§ **WHAT THE TASK ASKS**: Images do not belong in the copy. Retype all the entries below exactly.

PROVIDED RECORDS section start

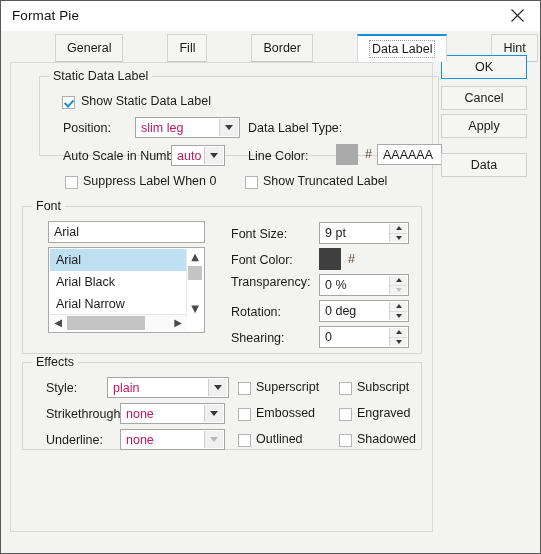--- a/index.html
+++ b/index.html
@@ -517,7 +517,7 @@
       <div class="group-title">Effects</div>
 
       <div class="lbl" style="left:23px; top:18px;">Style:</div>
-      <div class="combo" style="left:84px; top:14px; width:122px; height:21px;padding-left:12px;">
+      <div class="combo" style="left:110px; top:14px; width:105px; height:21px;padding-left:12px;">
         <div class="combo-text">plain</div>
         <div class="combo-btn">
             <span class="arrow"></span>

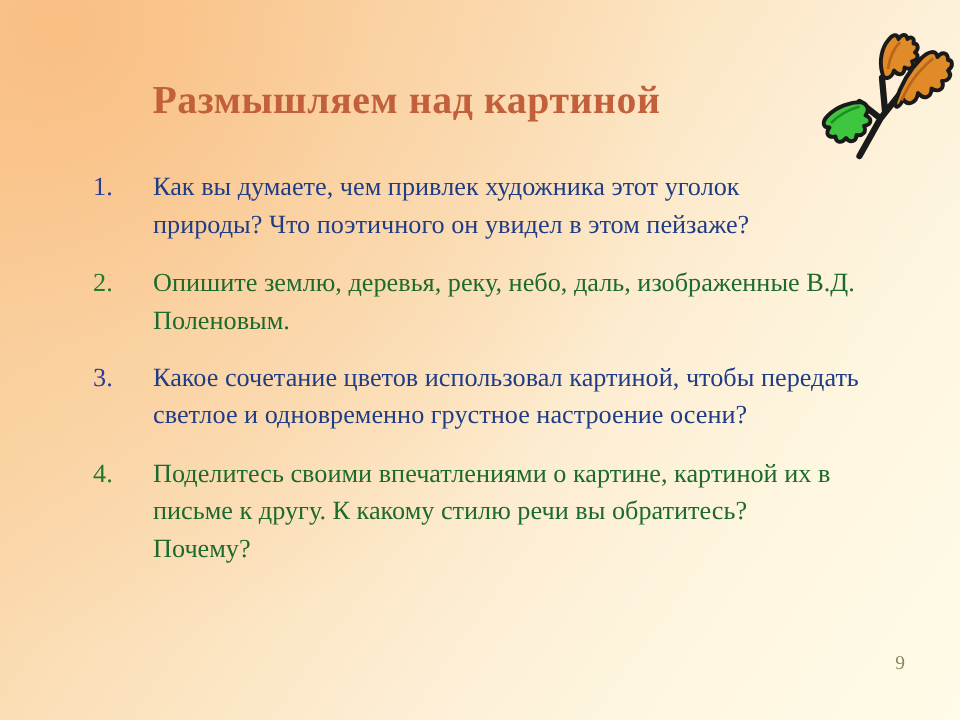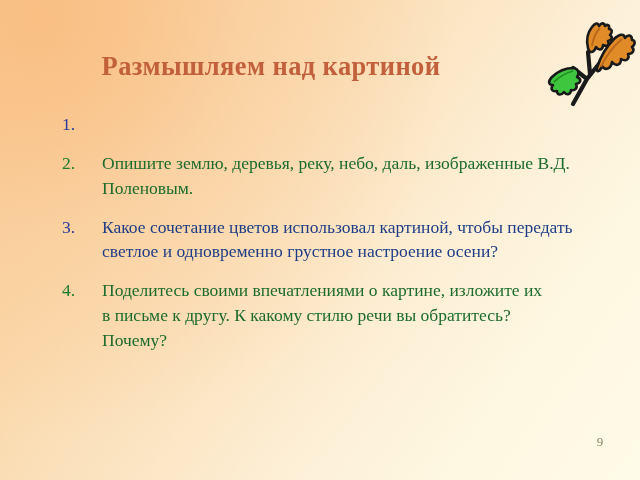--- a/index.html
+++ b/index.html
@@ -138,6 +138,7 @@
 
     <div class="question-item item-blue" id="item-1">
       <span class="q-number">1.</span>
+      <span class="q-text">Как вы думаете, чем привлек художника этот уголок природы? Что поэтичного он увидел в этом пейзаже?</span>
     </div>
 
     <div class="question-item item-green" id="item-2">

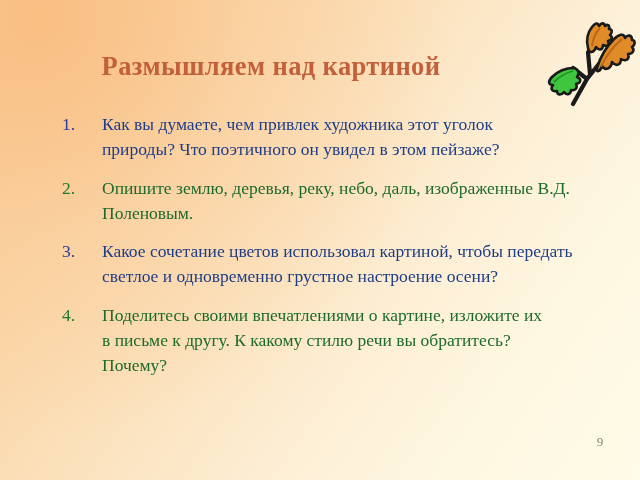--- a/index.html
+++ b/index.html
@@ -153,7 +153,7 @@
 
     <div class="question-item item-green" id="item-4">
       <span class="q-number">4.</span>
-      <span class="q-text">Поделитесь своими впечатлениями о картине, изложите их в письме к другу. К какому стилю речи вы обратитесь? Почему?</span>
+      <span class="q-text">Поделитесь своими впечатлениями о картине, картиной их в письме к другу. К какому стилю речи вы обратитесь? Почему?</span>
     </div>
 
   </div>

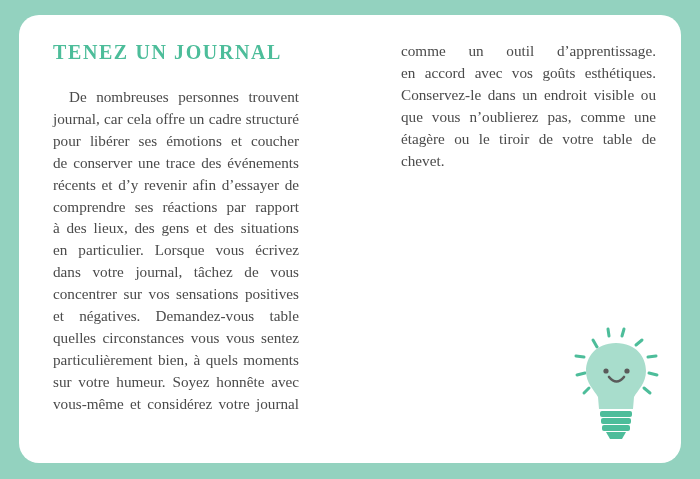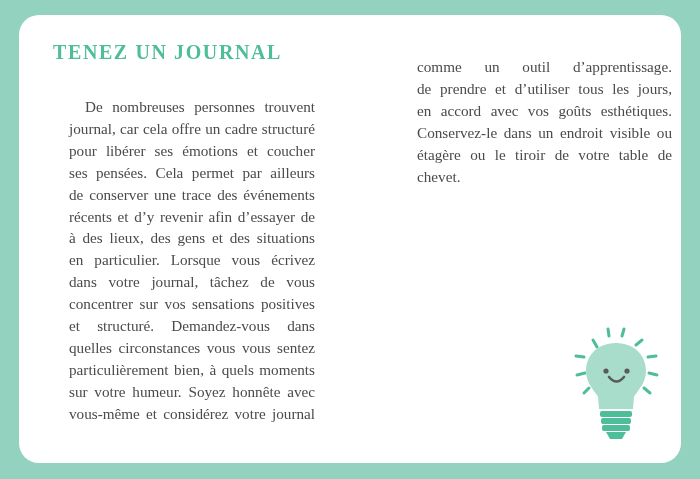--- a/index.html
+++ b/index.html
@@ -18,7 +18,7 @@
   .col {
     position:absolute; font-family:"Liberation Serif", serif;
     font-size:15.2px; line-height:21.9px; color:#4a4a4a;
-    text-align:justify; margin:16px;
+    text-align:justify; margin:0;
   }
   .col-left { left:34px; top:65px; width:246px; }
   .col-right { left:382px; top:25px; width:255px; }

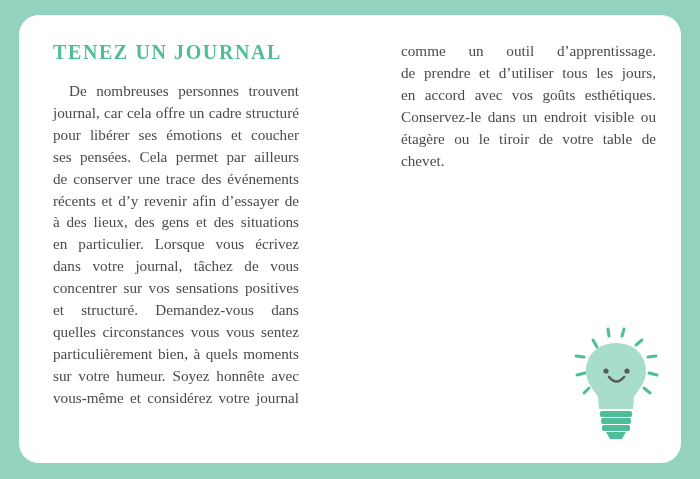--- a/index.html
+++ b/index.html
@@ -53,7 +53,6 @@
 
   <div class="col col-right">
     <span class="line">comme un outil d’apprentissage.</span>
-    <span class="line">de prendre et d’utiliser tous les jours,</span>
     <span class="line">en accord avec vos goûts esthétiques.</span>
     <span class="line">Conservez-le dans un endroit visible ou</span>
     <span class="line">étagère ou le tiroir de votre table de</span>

PROVIDED RECORDS section end

§ **TASK RESULT**:
--- a/index.html
+++ b/index.html
@@ -517,7 +517,7 @@
       <div class="group-title">Effects</div>
 
       <div class="lbl" style="left:23px; top:18px;">Style:</div>
-      <div class="combo" style="left:84px; top:14px; width:122px; height:21px;padding-left:12px;">
+      <div class="combo" style="left:110px; top:14px; width:105px; height:21px;padding-left:12px;">
         <div class="combo-text">plain</div>
         <div class="combo-btn">
             <span class="arrow"></span>

--- a/index.html
+++ b/index.html
@@ -138,6 +138,7 @@
 
     <div class="question-item item-blue" id="item-1">
       <span class="q-number">1.</span>
+      <span class="q-text">Как вы думаете, чем привлек художника этот уголок природы? Что поэтичного он увидел в этом пейзаже?</span>
     </div>
 
     <div class="question-item item-green" id="item-2">

--- a/index.html
+++ b/index.html
@@ -153,7 +153,7 @@
 
     <div class="question-item item-green" id="item-4">
       <span class="q-number">4.</span>
-      <span class="q-text">Поделитесь своими впечатлениями о картине, изложите их в письме к другу. К какому стилю речи вы обратитесь? Почему?</span>
+      <span class="q-text">Поделитесь своими впечатлениями о картине, картиной их в письме к другу. К какому стилю речи вы обратитесь? Почему?</span>
     </div>
 
   </div>

--- a/index.html
+++ b/index.html
@@ -18,7 +18,7 @@
   .col {
     position:absolute; font-family:"Liberation Serif", serif;
     font-size:15.2px; line-height:21.9px; color:#4a4a4a;
-    text-align:justify; margin:16px;
+    text-align:justify; margin:0;
   }
   .col-left { left:34px; top:65px; width:246px; }
   .col-right { left:382px; top:25px; width:255px; }

--- a/index.html
+++ b/index.html
@@ -53,7 +53,6 @@
 
   <div class="col col-right">
     <span class="line">comme un outil d’apprentissage.</span>
-    <span class="line">de prendre et d’utiliser tous les jours,</span>
     <span class="line">en accord avec vos goûts esthétiques.</span>
     <span class="line">Conservez-le dans un endroit visible ou</span>
     <span class="line">étagère ou le tiroir de votre table de</span>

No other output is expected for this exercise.